Il sequestro delle attrezzature da pesca
Parco Sommerso di Gaiola, due pescatori denunciati e sequestrati attrezzi
Erano già molteplici le segnalazioni negli ultimi tempi, ieri sera i due sono stati fermati
Nel corso di un’attività di vigilanza e controllo a tutela dell’ecosistema marino, i militari della Guardia Costiera di Napoli hanno proceduto al sequestro delle reti da pesca di due pescatori, poi anche denunciati, sorpresi ad esercitare pesca non consentita all’interno dell’Area Marina Protetta “Parco Sommerso di Gaiola“.
Il sequestro
L’operazione, che è stata condotta a seguito di specifici appostamenti delle motovedette della Guardia Costiera insieme al personale dell’Area Marina Protetta, nasce grazie alle numerose segnalazioni di attività illecite nella zona. L’intervento tempestivo della Guardia Costiera, ha consentito di sorprendere i responsabili nell’atto di recuperare attrezzi da pesca vietati in una zona sottoposta a rigoroso regime di tutela.

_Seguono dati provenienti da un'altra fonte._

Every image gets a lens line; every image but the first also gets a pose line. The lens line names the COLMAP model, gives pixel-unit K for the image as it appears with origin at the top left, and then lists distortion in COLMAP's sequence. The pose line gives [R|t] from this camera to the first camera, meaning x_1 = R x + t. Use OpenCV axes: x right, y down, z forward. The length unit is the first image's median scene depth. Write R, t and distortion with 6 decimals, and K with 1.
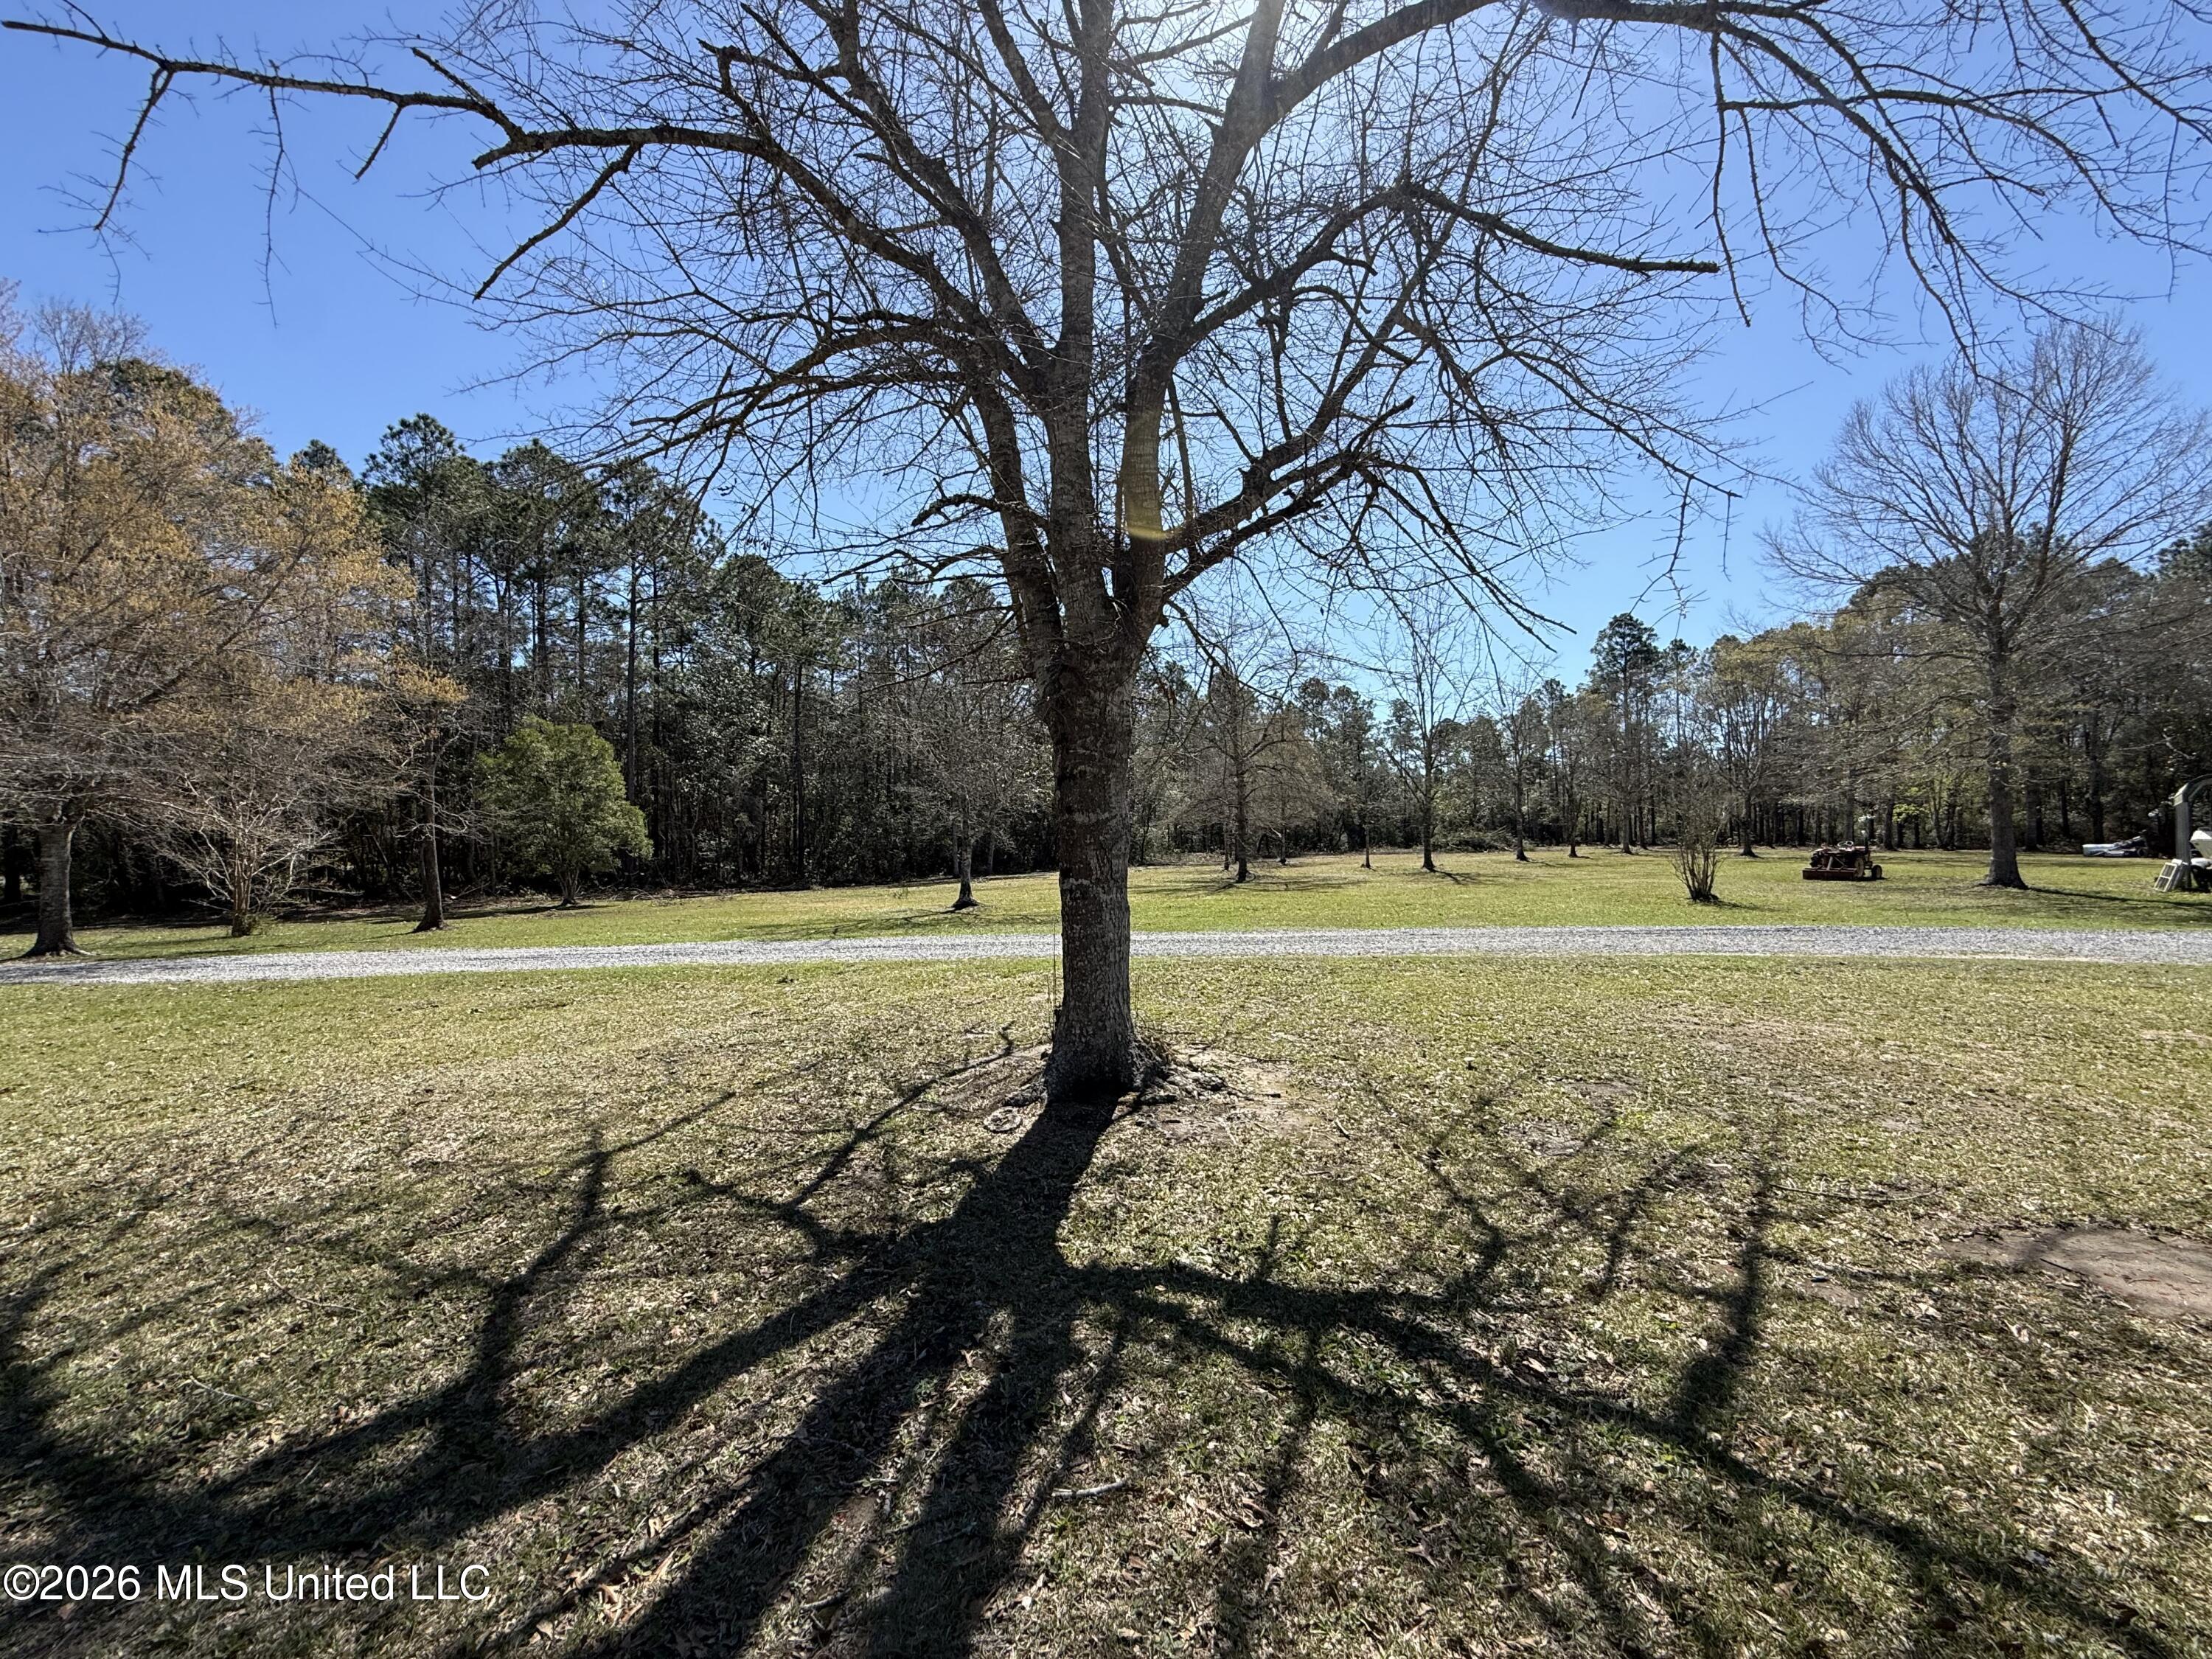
lens RADIAL K [[880.3, 0, 1083.9], [0, 880.3, 837.4], [0, 0, 1]] dist [0.001001, 0.000306]
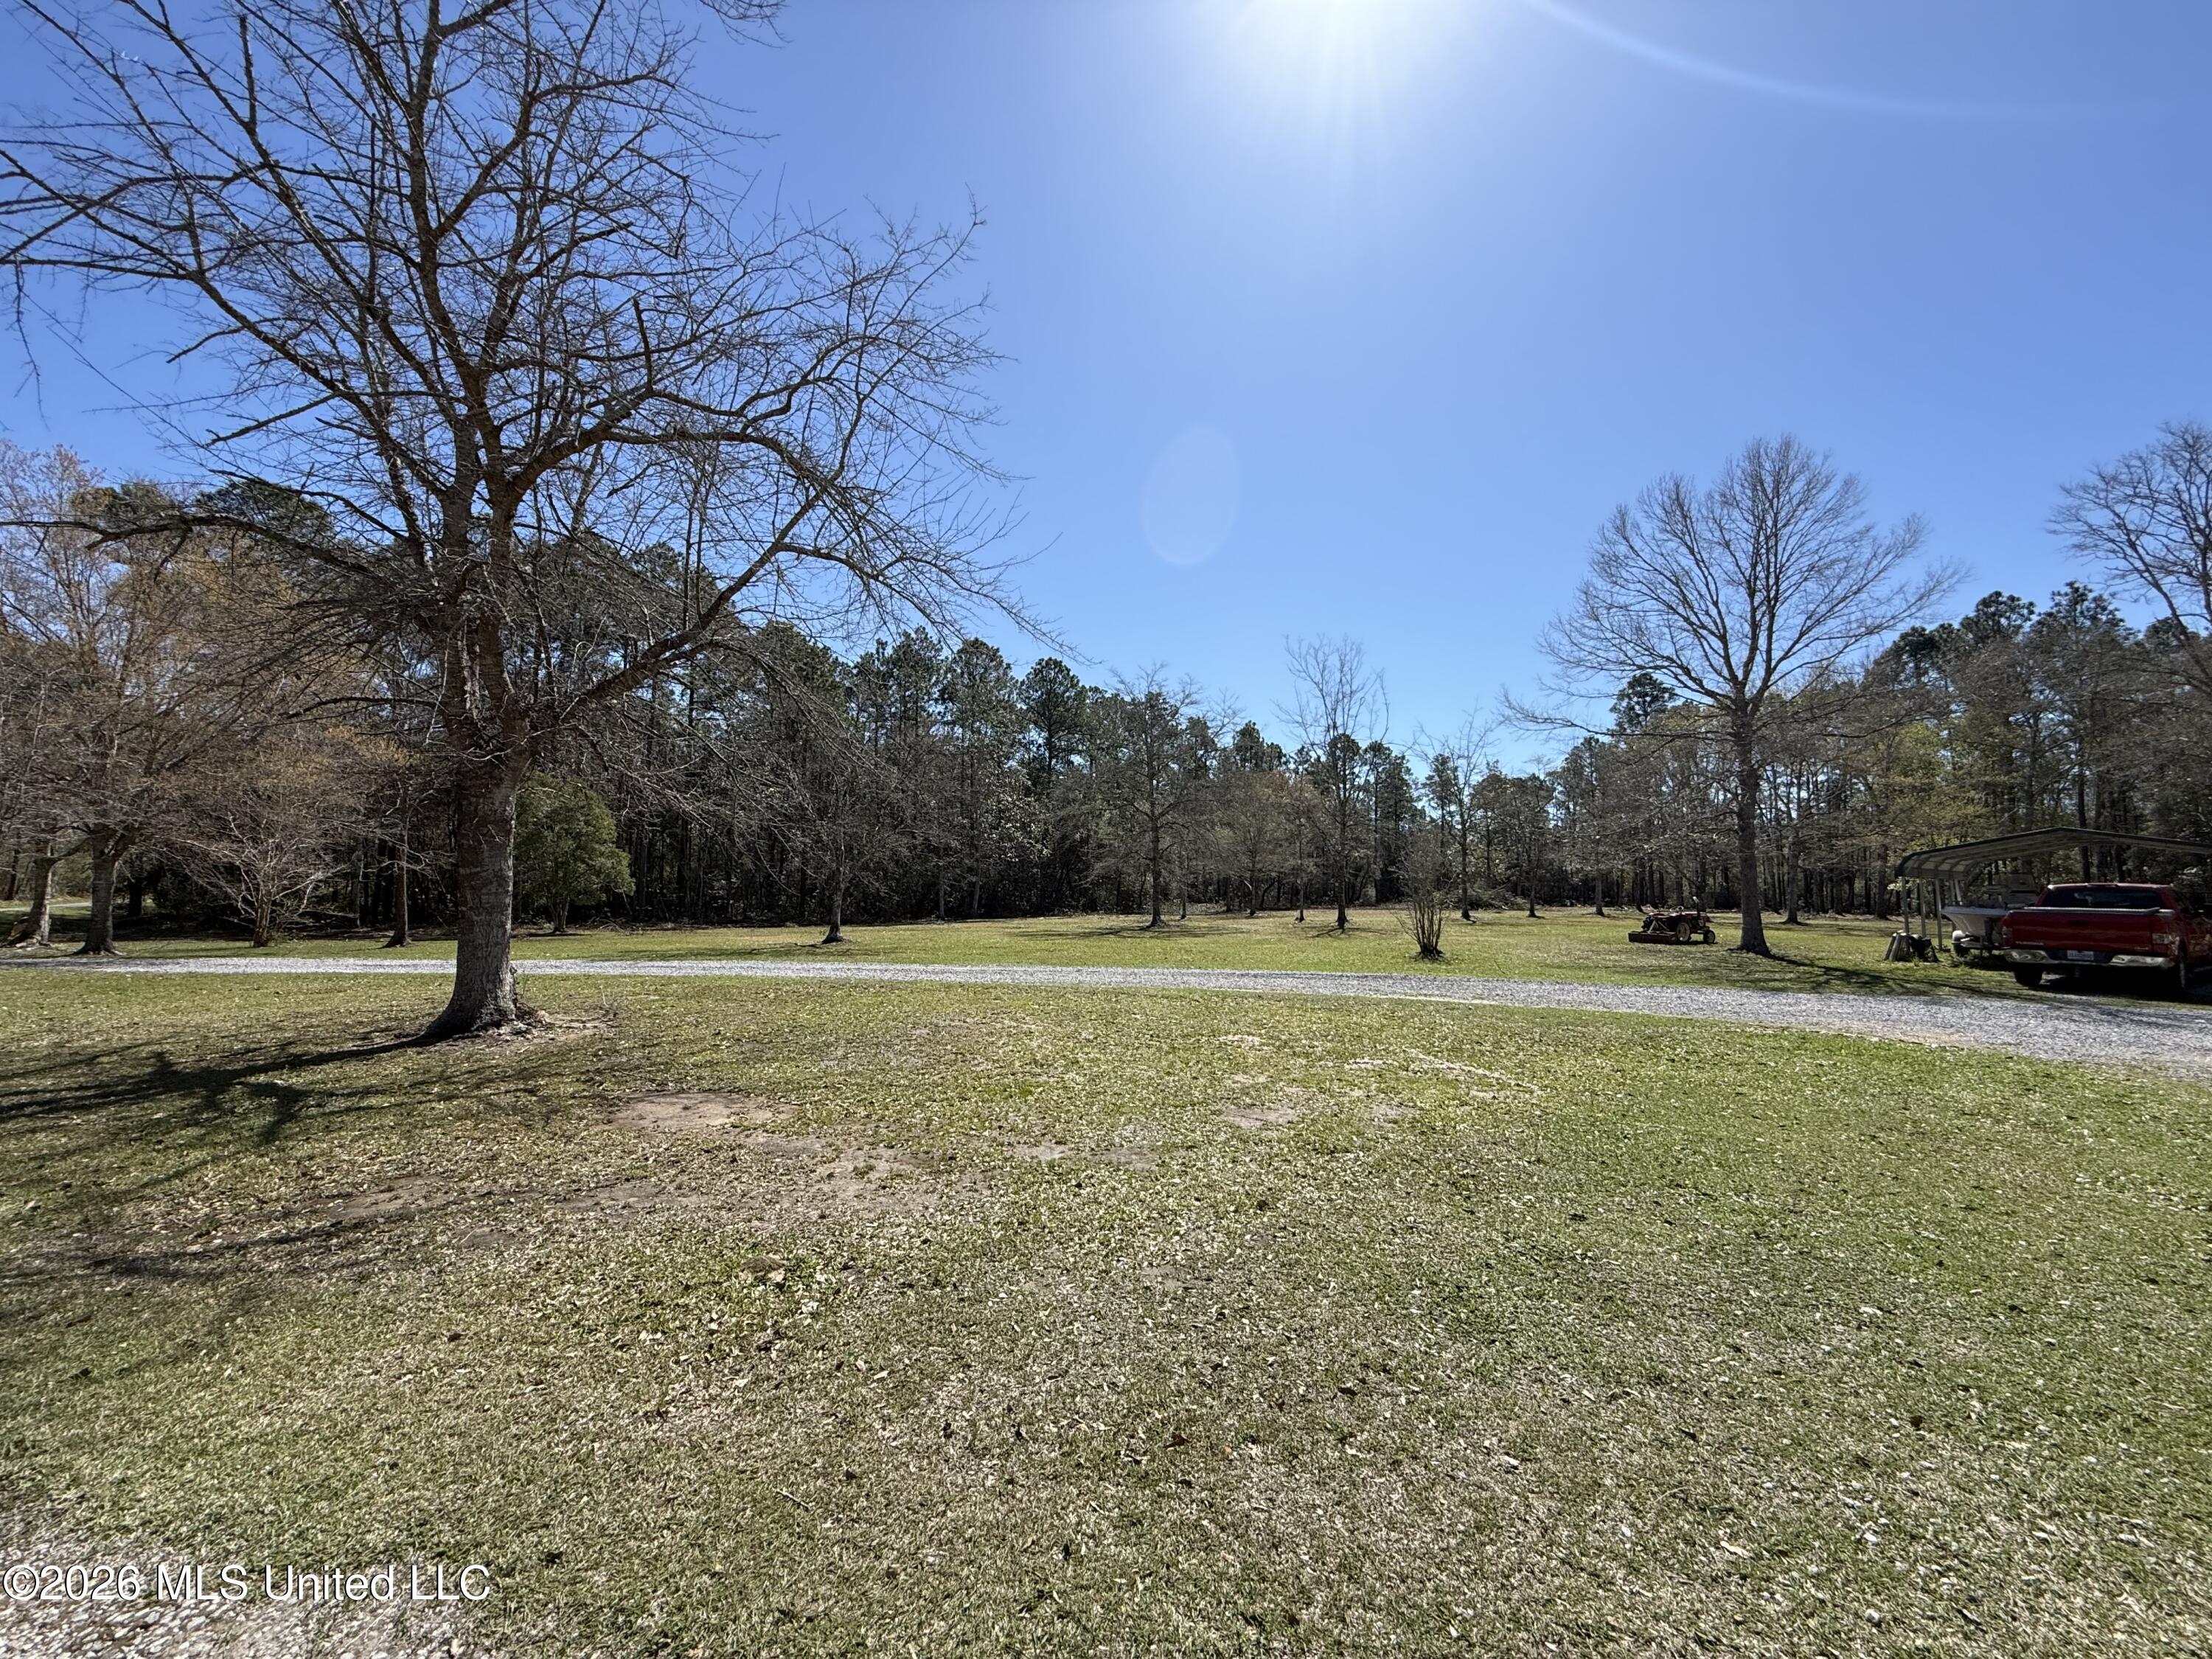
lens RADIAL K [[880.3, 0, 1099.4], [0, 880.3, 839.5], [0, 0, 1]] dist [0.001001, 0.000306]
pose [[0.994925, 0.019036, -0.098803, 0.287609], [-0.024020, 0.998486, -0.049495, -0.006735], [0.097711, 0.051617, 0.993875, -0.114243]]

L’attrezzatura illegale è stata messa sotto sequestro e i due pescatori sono stati deferiti all’Autorità Giudiziaria per violazione della normativa vigente su aree marine protette e pesca marittima. La Guardia Costiera, ribadisce il proprio impegno costante nella salvaguardia dell’ambiente marino e nel contrato a ogni forma di pesca illegale, attività che compromette la biodiversità e mette a rischio un patrimonio naturalistico di importanza internazionale.